If it is making you feel uncomfortable then this is extremely inappropriate. You need to tell them to stop doing that as hard as it may be for you. If this fails you may need to report this behaviour before it has a chance to escalate. You must be clear that you do not condone these actions and that you do not like this and you are not a free for all grab bag unless you give intentions, of which you suggest you are not , but if you have then you should outline it isn’t acceptable any longer and makes you feel awkward. This pal also has no regard for his friendship with his pal and you should inform your boyfriend with direction to leave it alone and part ways from this guy if boundaries cannot be kept.
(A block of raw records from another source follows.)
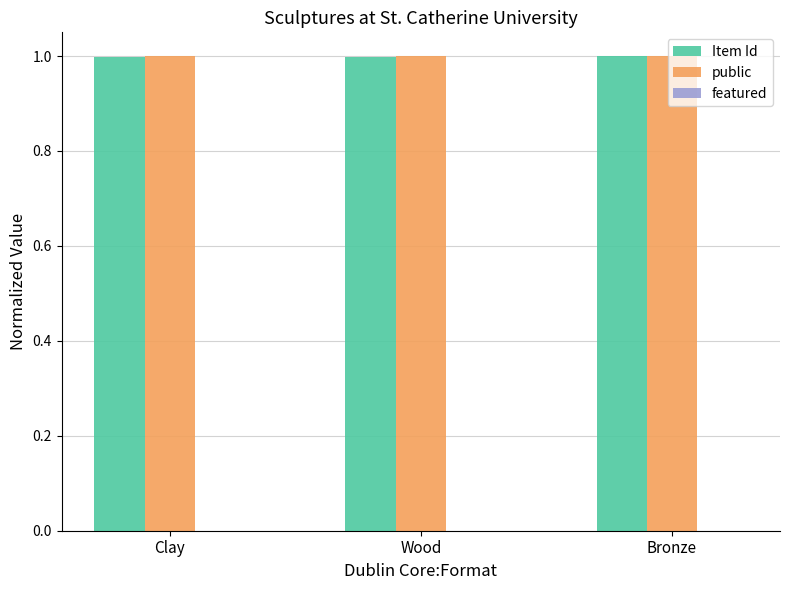

How many groups of bars are there?

3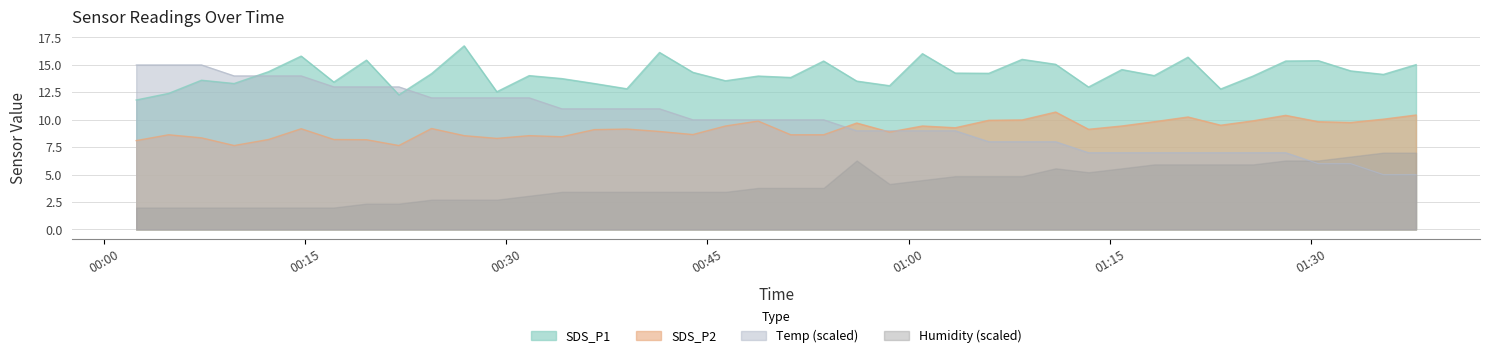

What is the highest value of the Humidity (scaled) series?

7.0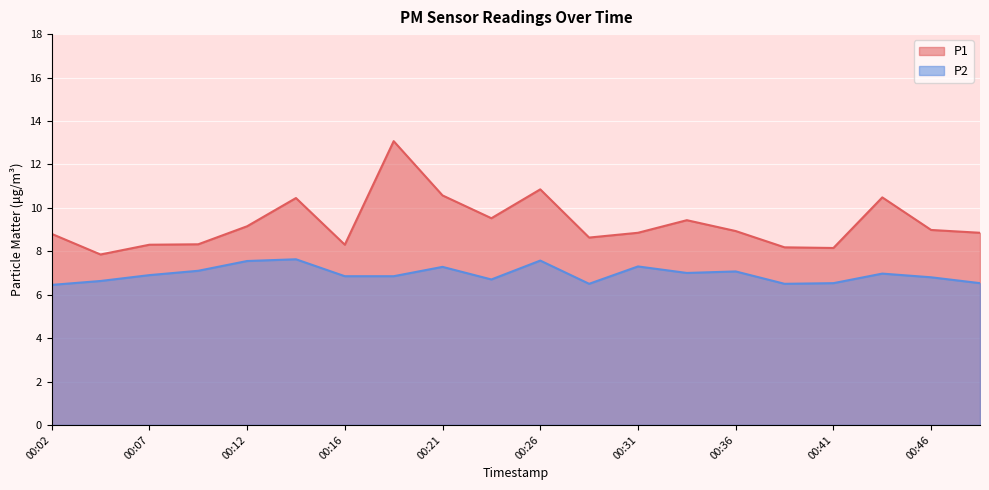

Reading left to right, extract all data points from this chart.

P1: 00:02=8.8	00:04=7.8	00:07=8.3	00:09=8.3	00:12=9.2	00:14=10.4	00:16=8.3	00:19=13.1	00:21=10.6	00:24=9.5	00:26=10.8	00:29=8.6	00:31=8.8	00:34=9.4	00:36=8.9	00:38=8.2	00:41=8.2	00:43=10.5	00:46=9.0	00:48=8.8
P2: 00:02=6.5	00:04=6.6	00:07=6.9	00:09=7.1	00:12=7.5	00:14=7.6	00:16=6.8	00:19=6.8	00:21=7.3	00:24=6.7	00:26=7.6	00:29=6.5	00:31=7.3	00:34=7.0	00:36=7.1	00:38=6.5	00:41=6.5	00:43=7.0	00:46=6.8	00:48=6.5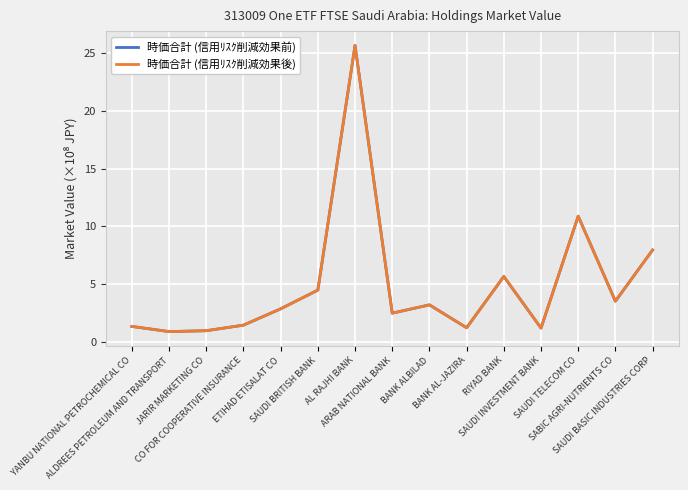

What position from the right is BANK ALBILAD?

7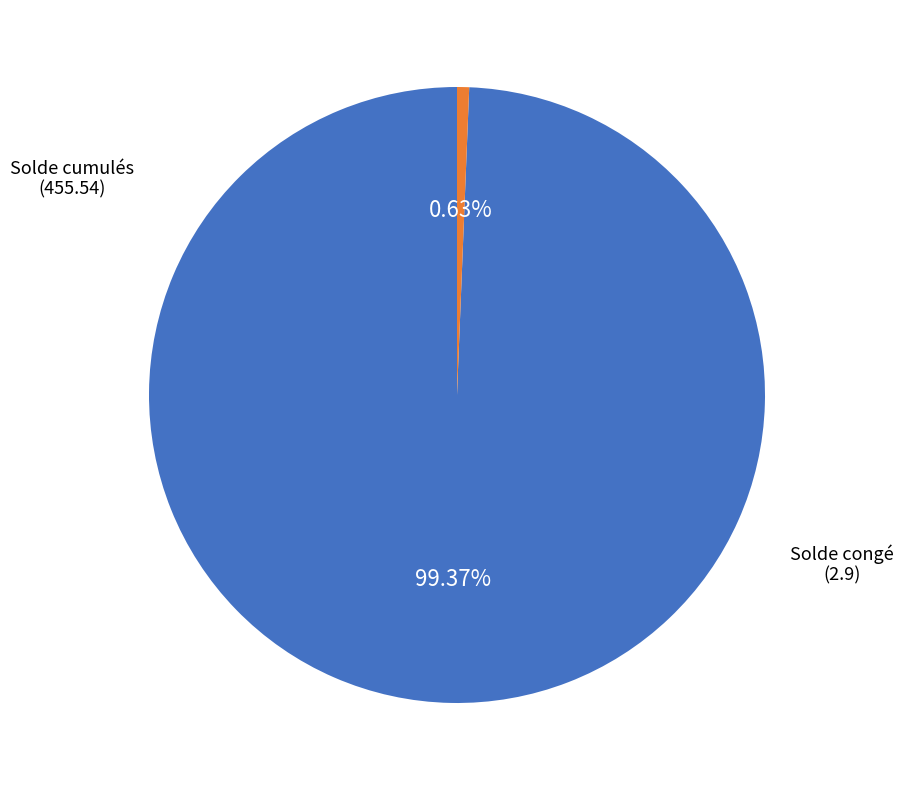

True or false: Solde cumulés accounts for 99% of the total.

True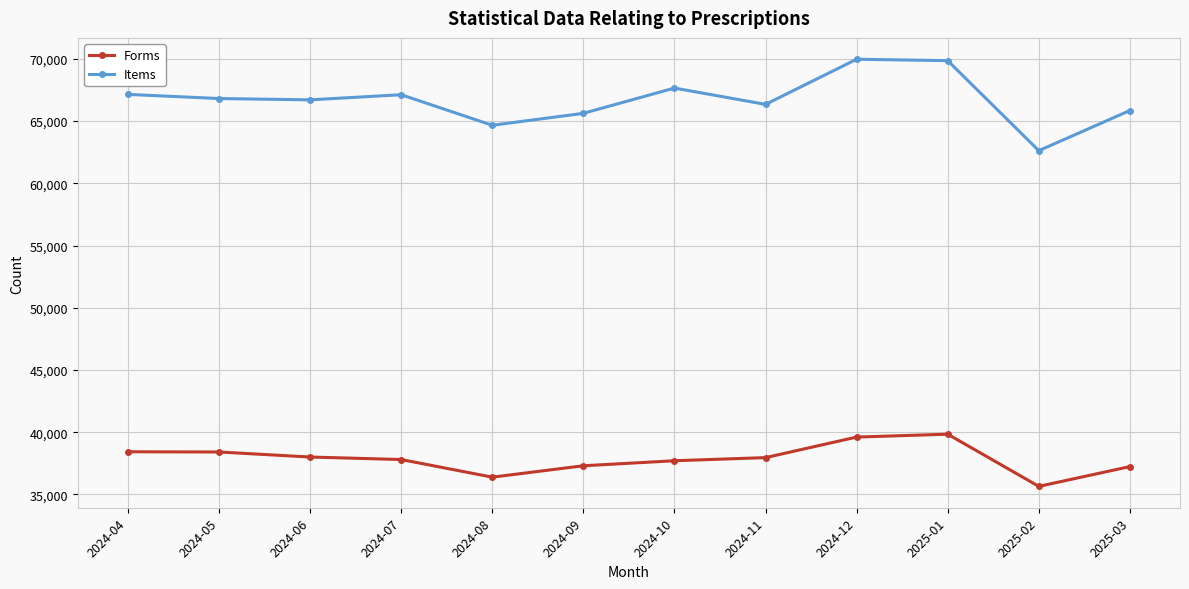

True or false: Forms and Items intersect in this chart.

False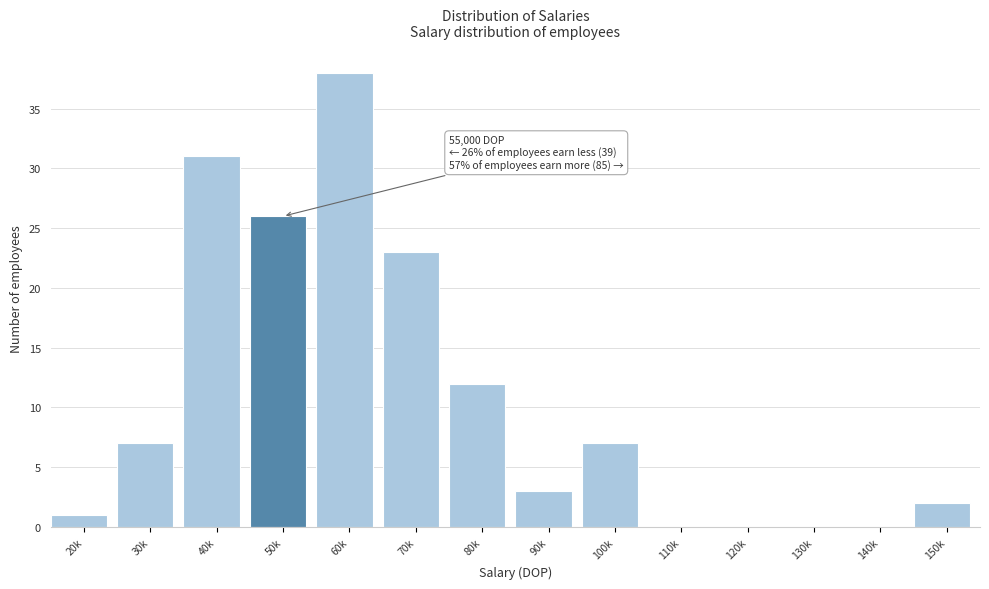

Reading left to right, what are all the values shown in this chart?

20k=1	30k=7	40k=31	50k=26	60k=38	70k=23	80k=12	90k=3	100k=7	110k=0	120k=0	130k=0	140k=0	150k=2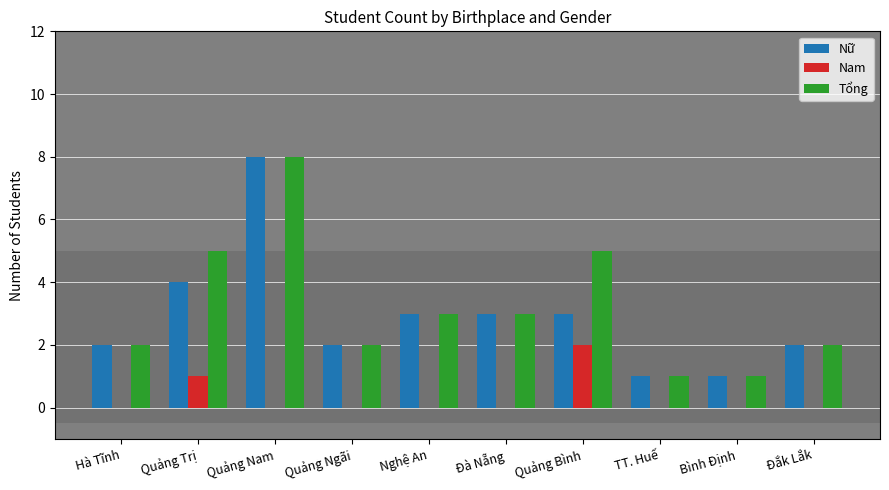

What is the average value of the Nữ series?

3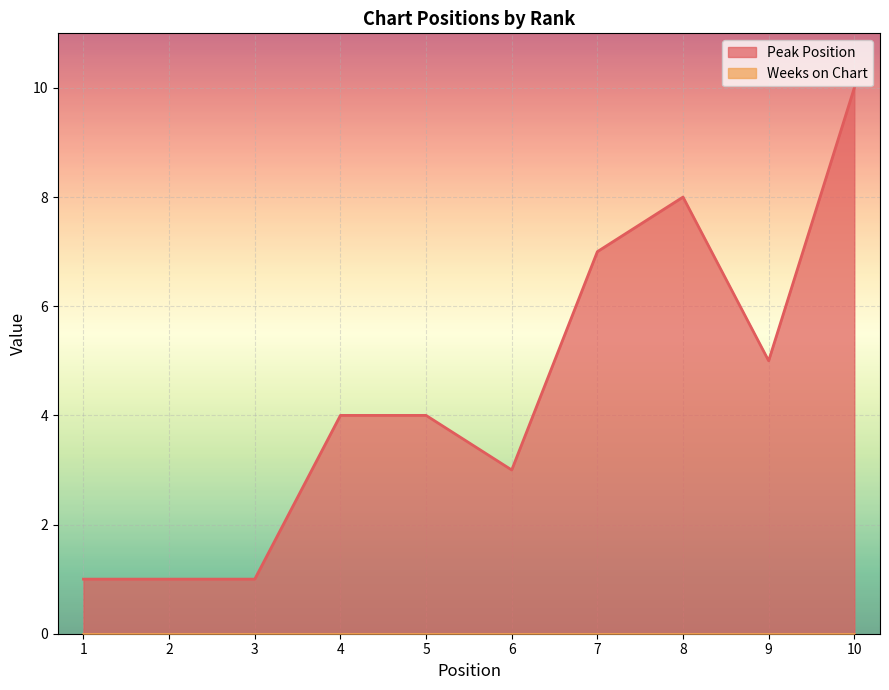

What is the sum of all values?

44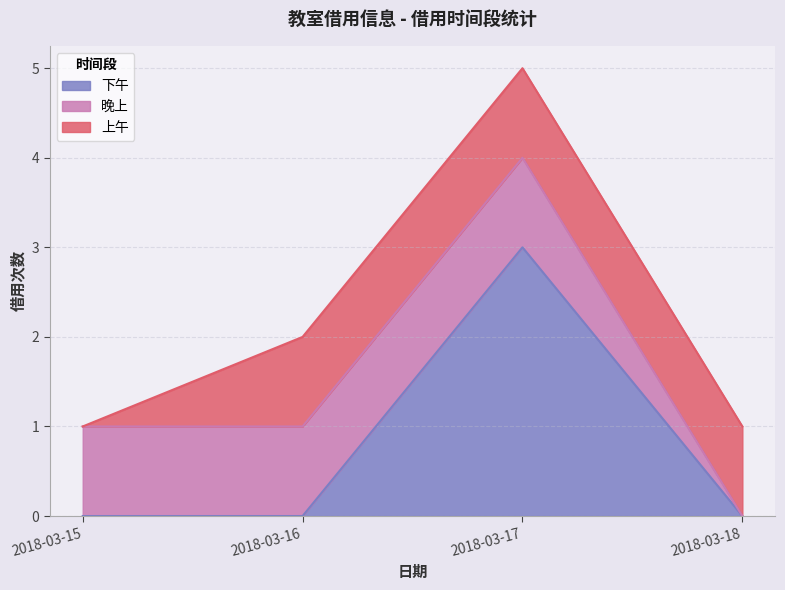

What are all the series names shown in the legend?

下午, 晚上, 上午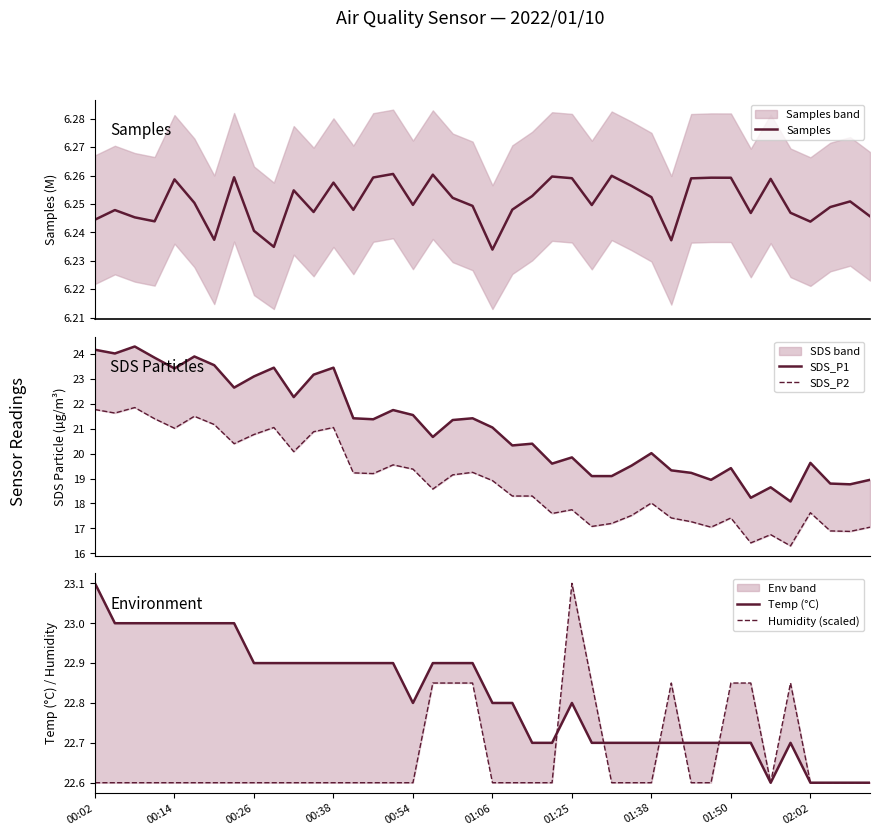

True or false: Humidity (scaled) and Samples cross at least once.

False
Your body is yours and yours alone and no one has the right to take advantage of this.

Pals don’t get why I’m not up for sex

“Since I was very young, I have known that I am asexual. I have never had the urge to have sex. I don’t desire it and can happily live without it. It kind of repulses me. I am a woman of 25 and people say I am pretty. I get plenty of male attention and don’t want it.”

no sex

Some of us do not feel the rampant urge to fornicate every split second. However this does not mean we do not have a sex drive. It could be mild stress or anxiety that halts your drive into engaging with real encounters and no desire for instant attractions. You clearly value a longer, and more stable communication with passion and time to know someone and more of a dater than anything else. Look for some dates if you wish but not jumping onto the charge of sex every second is commendable and tasteful. Don’t let others make you feel any less desirable but also don’t fall into a possible trap of despising those who have other sexual needs. It is good that sex does not define you as a newer, younger generation are enarmoured by. Attitudes to sex have changed because advertising and parenting have toned down stability and allowed it to progress for lack of discussing the issues in an open forum. You may enjoy political texts as well as going outdoors to witness nature in a fuller content context.